Problem statement ▸
Can you repeat each of the lines in this listing exactly as they appear?

───── Supplied records

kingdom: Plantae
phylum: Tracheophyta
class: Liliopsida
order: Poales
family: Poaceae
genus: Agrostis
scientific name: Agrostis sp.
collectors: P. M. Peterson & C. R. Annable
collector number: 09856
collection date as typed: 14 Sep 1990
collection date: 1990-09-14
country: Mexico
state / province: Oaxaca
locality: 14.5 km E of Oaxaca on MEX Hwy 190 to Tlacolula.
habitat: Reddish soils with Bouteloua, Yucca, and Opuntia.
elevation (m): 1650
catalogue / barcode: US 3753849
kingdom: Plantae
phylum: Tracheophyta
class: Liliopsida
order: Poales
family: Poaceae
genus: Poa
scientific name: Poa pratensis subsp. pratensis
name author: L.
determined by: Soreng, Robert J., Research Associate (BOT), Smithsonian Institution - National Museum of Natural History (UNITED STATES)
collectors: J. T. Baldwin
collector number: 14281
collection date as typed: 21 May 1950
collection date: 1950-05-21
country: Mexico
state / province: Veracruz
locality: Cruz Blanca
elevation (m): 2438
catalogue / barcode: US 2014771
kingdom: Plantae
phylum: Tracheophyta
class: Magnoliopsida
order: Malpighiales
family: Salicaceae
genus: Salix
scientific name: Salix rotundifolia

──────────

Result of the exercise ▸
kingdom: Plantae
phylum: Tracheophyta
class: Liliopsida
order: Poales
family: Poaceae
genus: Agrostis
scientific name: Agrostis sp.
collectors: P. M. Peterson & C. R. Annable
collector number: 09856
collection date as typed: 14 Sep 1990
collection date: 1990-09-14
country: Mexico
state / province: Oaxaca
locality: 14.5 km E of Oaxaca on MEX Hwy 190 to Tlacolula.
habitat: Reddish soils with Bouteloua, Yucca, and Opuntia.
elevation (m): 1650
catalogue / barcode: US 3753849
kingdom: Plantae
phylum: Tracheophyta
class: Liliopsida
order: Poales
family: Poaceae
genus: Poa
scientific name: Poa pratensis subsp. pratensis
name author: L.
determined by: Soreng, Robert J., Research Associate (BOT), Smithsonian Institution - National Museum of Natural History (UNITED STATES)
collectors: J. T. Baldwin
collector number: 14281
collection date as typed: 21 May 1950
collection date: 1950-05-21
country: Mexico
state / province: Veracruz
locality: Cruz Blanca
elevation (m): 2438
catalogue / barcode: US 2014771
kingdom: Plantae
phylum: Tracheophyta
class: Magnoliopsida
order: Malpighiales
family: Salicaceae
genus: Salix
scientific name: Salix rotundifolia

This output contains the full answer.